The Modern Antiquarian. Stone Circles, Ancient Sites, Neolithic Monuments, Ancient Monuments, Prehistoric Sites, Megalithic MysteriesThe Modern Antiquarian

East Kennett

Long Barrow

Fieldnotes

East Kennett and West Kennett couldn't be much more different really, not in our century at least. I wondered whether to write these fieldnotes, it's like drawing unnecessary attention to something that's quite happy nice and quiet and unknown, despite its proximity to the show sites of Avebury. Not to mention the fact it's off the footpaths and I shouldn't really have been there at all. But your tma-ish type values EK for what it is. And most normal people don't want to trudge to an overgrown hillock somewhere up a muddy track. Besides, there's nowhere obvious to leave a tealight. So maybe EK's ok.

Even as you walk up here, you can see that the place is massively, surprisingly, tall. I thought it was an optical illusion until I got very close up and then I had to believe it. As you're walking up the track, the barrow glowers ominously above you. But on arriving, the near end seems like the less important back, it shuns the view of West Kennett's fancy frontage and Silbury hill. With the wintery lack of undergrowth I could walk along the barrow's crest, to the far end which is higher and more sheltered. That has a much more enclosed feeling. There's a kind of amphitheatre effect, with the skyline at a single level all around. But curiously the skyline isn't consistently close, some of it's made up of much further away bits of landscape, but it all overlaps to give this constant line. It's totally different to the open feel of the other end, with its distant views to all sorts of places that make you go ooh! when you recognise them.

It was very quiet indeed at the far end. It's riddled with burrows. Flakes of chalk and pointy flint nodules are everywhere (as are spent shotgun cartridges). A rabbit sprang out of one of the holes just in front of me and I don't know who was more startled. Partridges muttered in the field below but otherwise it was just that distant treetop noise like the sea. My crisps ruined the atmosphere really. I liked the distorted writing on some of the beeches and all the tiny snail shells with their strange little umbilical holes.
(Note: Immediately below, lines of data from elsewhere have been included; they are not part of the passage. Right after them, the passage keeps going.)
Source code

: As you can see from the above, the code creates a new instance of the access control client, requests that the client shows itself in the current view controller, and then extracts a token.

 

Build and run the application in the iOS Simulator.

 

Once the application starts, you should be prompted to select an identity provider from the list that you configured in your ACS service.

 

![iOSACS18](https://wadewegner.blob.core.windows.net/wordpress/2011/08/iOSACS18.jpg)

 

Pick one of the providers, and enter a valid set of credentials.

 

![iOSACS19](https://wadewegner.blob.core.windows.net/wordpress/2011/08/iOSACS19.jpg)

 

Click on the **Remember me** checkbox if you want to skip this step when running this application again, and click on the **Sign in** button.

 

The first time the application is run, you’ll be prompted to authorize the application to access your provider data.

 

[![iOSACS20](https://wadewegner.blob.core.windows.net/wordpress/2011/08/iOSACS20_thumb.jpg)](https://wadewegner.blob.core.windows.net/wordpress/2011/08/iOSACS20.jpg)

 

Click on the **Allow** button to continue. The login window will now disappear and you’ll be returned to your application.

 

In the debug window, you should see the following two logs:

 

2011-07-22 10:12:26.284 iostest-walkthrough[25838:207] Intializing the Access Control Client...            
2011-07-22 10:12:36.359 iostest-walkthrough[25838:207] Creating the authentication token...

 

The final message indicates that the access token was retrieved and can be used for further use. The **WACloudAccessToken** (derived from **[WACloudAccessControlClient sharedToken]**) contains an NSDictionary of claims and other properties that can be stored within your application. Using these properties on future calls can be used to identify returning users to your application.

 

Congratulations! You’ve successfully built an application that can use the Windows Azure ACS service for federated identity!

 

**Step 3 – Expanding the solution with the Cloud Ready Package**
On the way back (after another guilt-ridden dash silhouetted against the sky) there were loads of yellowhammers to be seen and heard along the White Horse track. If you keep going straight down, the path comes out where the road crosses the Kennet. It's amazing to watch, a beautifully crystal clear chalk stream with its vegetation waving about in the current. It was a nicer way to walk back to where I'd parked near the church.
Rhiannon Posted by Rhiannon
16th March 2010ce
Edited 16th March 2010ce

Comments (2)

A very atmospheric account of this mysterious barrow; on the edge of the Avebury complex, it is astonishing that it has never been excavated (except by badgers). Along with West Kennet Long Barrow it is the oldest monument in the area - may it hold onto its secrets for a few thousand years more.

Beautifully written up Rhiannon.
tjj Posted by tjj
17th March 2010ce
Really really proud of you ( trying not to sound condescending), sneaking about on farmland ? Trespassing ? Yeeeaaah baby !!
Somewhere else I must to return to, if not East barrow then certainly Avebury as a whole, never been on the ridgeway, or up windmill hill, or the greywethers.

Footpaths? where were going we don't need footpaths.